**Extrait**
Notre choix

Thriller existentiel

Le cœur à retardement
Andrew Kaufman
Alto
200 pages
En librairie le 27 octobre
* * * *

Le cœur a ses raisons que la raison ne reconnaît pas toujours. Pas facilement, du moins, suggère le romancier ontarien Andrew Kaufman (Tous mes amis sont des superhéros) dans Le cœur à retardement, fable romantique imaginative et sensible qui a des airs de conte fantastique et de thriller existentiel.

Son roman débute sur une question – à quoi sert le cœur humain ? – qui, pour Charlie Waterfield, prend l’allure d’une énigme vitale. Divorcé depuis deux ans, plus ou moins engagé dans une relation avec une nouvelle femme, il digère mal l’échec de son mariage et nourrit sans trop s’en rendre compte l’espoir de renouer avec son ancienne épouse.

Un soir, en partageant un taxi Uber, il rencontre un étrange personnage qui lui soumet la fameuse question et lui parle d’une ville imaginaire, mais pourtant réelle, appelée Metaphoria. Puis, dans un « pouf ! » de fumée violette, voilà que Charlie s’y trouve projeté. Débarrassé de son propre cœur, qui a été remplacé par une bombe, il n’a que 24 heures pour retrouver celui d’un personnage appelé « Vieille Branche » et comprendre ce qui le traverse, lui.

Sinon, « boum ! », il explosera.

Metaphoria est la ville des éclopés de l’amour. Le lieu où marinent ceux qui nourrissent des espoirs irréalistes ou n’arrivent simplement pas à lire en eux-mêmes. Tous se posent la seule question qui compte : à quoi sert le cœur humain ? Trouver la réponse – mais y en a-t-il une seule ? – est l’unique manière de retourner à leur vraie vie, dans le vrai monde, avec une meilleure connaissance de ce que l’amour a d’insondable.

**À faire**
[1] Selon l'extrait sur Le cœur à retardement, de combien de temps Charlie Waterfield dispose-t-il pour retrouver le cœur de « Vieille Branche » ?
[2] Poursuivez l'extrait sur Le cœur à retardement après sa dernière phrase.

**Données fournies**
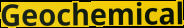
Geochemical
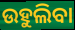
ଉହୁଲିବା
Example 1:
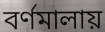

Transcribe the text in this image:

বর্ণমালায়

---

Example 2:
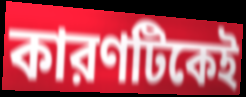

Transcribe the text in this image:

কারণটিকেই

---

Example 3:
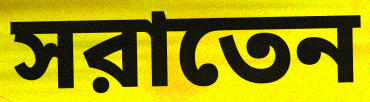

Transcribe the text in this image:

সরাতেন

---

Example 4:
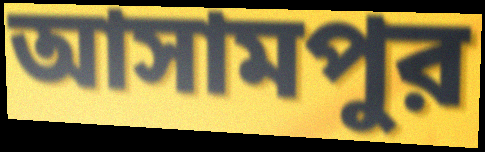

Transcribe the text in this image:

আসামপুর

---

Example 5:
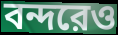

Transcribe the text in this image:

বন্দরেও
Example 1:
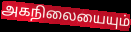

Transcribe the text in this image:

அகநிலையையும்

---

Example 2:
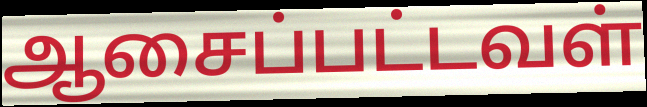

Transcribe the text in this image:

ஆசைப்பட்டவள்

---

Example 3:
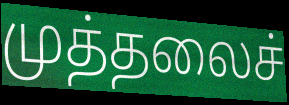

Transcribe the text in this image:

முத்தலைச்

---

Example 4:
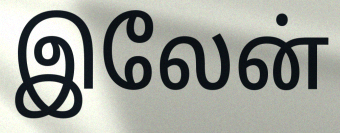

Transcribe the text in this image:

இலேன்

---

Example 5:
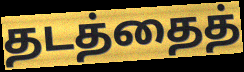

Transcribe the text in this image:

தடத்தைத்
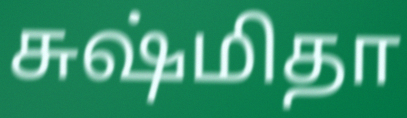
சுஷ்மிதா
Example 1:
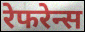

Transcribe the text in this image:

रेफरेन्स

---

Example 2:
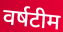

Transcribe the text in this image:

वर्षटीम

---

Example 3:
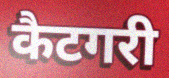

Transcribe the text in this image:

कैटगरी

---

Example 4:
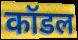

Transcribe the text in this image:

कॉडल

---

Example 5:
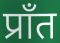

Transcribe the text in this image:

प्राँत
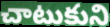
చాటుకుని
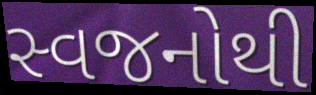
સ્વજનોથી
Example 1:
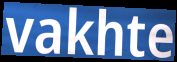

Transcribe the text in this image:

vakhte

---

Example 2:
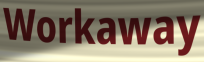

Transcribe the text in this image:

Workaway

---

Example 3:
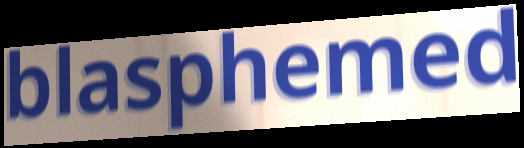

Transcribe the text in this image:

blasphemed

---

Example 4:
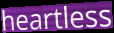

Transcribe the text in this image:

heartless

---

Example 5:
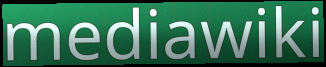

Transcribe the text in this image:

mediawiki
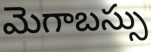
మెగాబస్సు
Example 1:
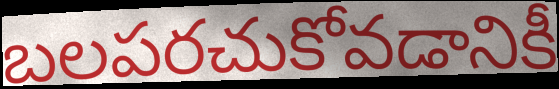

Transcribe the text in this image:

బలపరచుకోవడానికీ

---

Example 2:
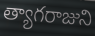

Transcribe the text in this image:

త్యాగరాజుని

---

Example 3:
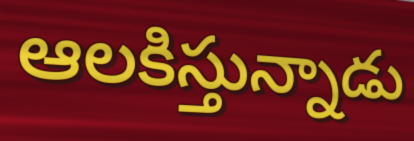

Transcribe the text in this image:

ఆలకిస్తున్నాడు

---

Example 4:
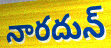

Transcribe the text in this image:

నారదున్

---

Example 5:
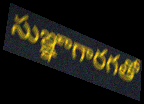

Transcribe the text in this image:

సుఞ్ఞాగారగతో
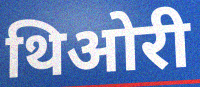
थिओरी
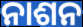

**Réponses par tâche**
[1] Il dispose de 24 heures.

[2]
En mêlant les codes du thriller et du conte, Andrew Kaufman trouve une manière originale et divertissante de parler de l’amour qui dure ou pas, du couple et des relations humaines en général. Son propos est existentiel, mais sa manière est vive, teintée d’une lueur comique qui désamorce ce que le récit pourrait avoir de désespérant.

En faisant un pied de nez au réalisme, le romancier déploie une magie qui se décline en images fortes et en scènes d’une éloquente inventivité. Dire qu’il s’agit d’un roman romantique ne serait pas exagéré. Il l’est en effet d’une manière presque neuve – terre à terre, oserait-on dire –, à mille lieues des clichés. Ce qui est certain, et qui contribue à sa force, c’est qu’il est dénué d’un poison qu’on croise trop souvent en littérature : le cynisme.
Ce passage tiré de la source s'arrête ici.